A subimissão da mulher
Não seria a primeira vez ouvir a lista do machismo e horror crescente dispensado ao tratamento de mulheres no Islã; Meninas proibidas de ir à escola e condenadas ao analfabetismo. Mulheres impedidas de trabalhar e de andar pelas ruas sozinhas. Milhares de viúvas que, sem poder ganhar seu sustento, dependem de esmolas ou simplesmente passam fome. Mulheres com os dedos decepados por pintar as unhas. Casadas, solteiras, velhas ou moças que sejam suspeitas de transgressões - e tudo o que compõe a vida normal é visto como transgressão - são espancadas ou executadas. E por toda parte aquelas imagens que já se tornaram um símbolo: grupos de figuras idênticas, sem forma e sem rosto, cobertas da cabeça aos pés nas suas túnicas - as burqas. Para o pensamento ortodoxo muçulmano, a mulher vale menos do que o homem. Todos esses horrores voltaram a espantar o ocidente com mais força que nunca após o ataque de terroristas do Afeganistão ao World Trade Center e o Pentágono. As mulheres viviam em regime de submissão havia muito tempo, mas a situação ficou ainda pior desde que a milícia Talibã tomou o poder no país, em 1996.
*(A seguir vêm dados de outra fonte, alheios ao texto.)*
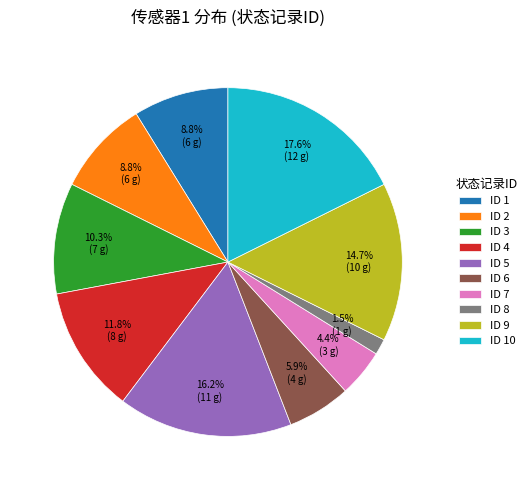

What percentage is NOT represented by ID 5?

83.8%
O pior é a carência de poder nesta questão, porque por tratar-se de uma religião, os mandamentos dela devem ser aceitos e respeitados pela sociedade, como previsto nos direitos humanos. Trata-se de uma avenida permanentemente aberta aos regimes islâmicos que desejem interpretar os ensinamentos do Corão a ferro e fogo. No entanto, a exclusão feminina não está presente nas fundações do islamismo. O Corão, livro sagrado dos muçulmanos, contém versículos dedicados a deixar claro que, aos olhos de Alá, homens e mulheres são iguais. Como se explica, então, que idéiam tão avançadas tenham se perdido, para dar lugar a Estados religiosos em que as mulheres têm de viver trancafiadas e cobertas por véus, em pleno século XXI?
Há países de islamismo mais flexível, como o Egito, e outros de um rigor extremo, como a Arábia Saudita. A pesquisadora Leila Ahmed tem mais explicações para a opressão das mulheres no Islã. Os muçulmanos, diz ela, costumavam manter os hábitos das regiões onde se firmavam, desde que esses estivessem em sintonia com seu pensamento. O restante era descartado. Na Arábia, por exemplo, eliminaram as outras formas de casamento para que prevalecesse apenas o patriarcal. Quando conquistaram a região que hoje abarca o Irã e o Iraque, assimilaram a prática de formar haréns, o uso disseminado do véu para as mulheres e, principalmente, os mecanismos de repressão feminina que eram uma característica marcante dos povos locais. Foi nesse ambiente altamente misógino que, nos séculos seguintes, o direito islâmico foi elaborado. Separado em escolas que diferem em vários pontos, mas se apresentam como sendo timbres diversos de uma só voz, esse direito é dado como absoluto e imutável. Seus princípios não podem ser questionados nem relativizados à luz de traços culturais.
Até hoje, são um instrumento útil para calar as mulheres em países nos quais vigora o regime teocrático. Um dado complicador é que as muçulmanas têm até hoje um conhecimento muito vago da lei divina. Aderem ao fundamentalismo atraído pelos ideais de pureza da religião e, quando ele é instaurado, são surpreendidas por seus rigores. É possível ser, ao mesmo tempo, uma muçulmana livre e uma muçulmana fiel. Se a democracia chegou para as mulheres que vivem sob o escudo da civilização judaico-cristã, não há por que ela não possa ser almejada pelas muçulmanas que se orgulham de sua religião.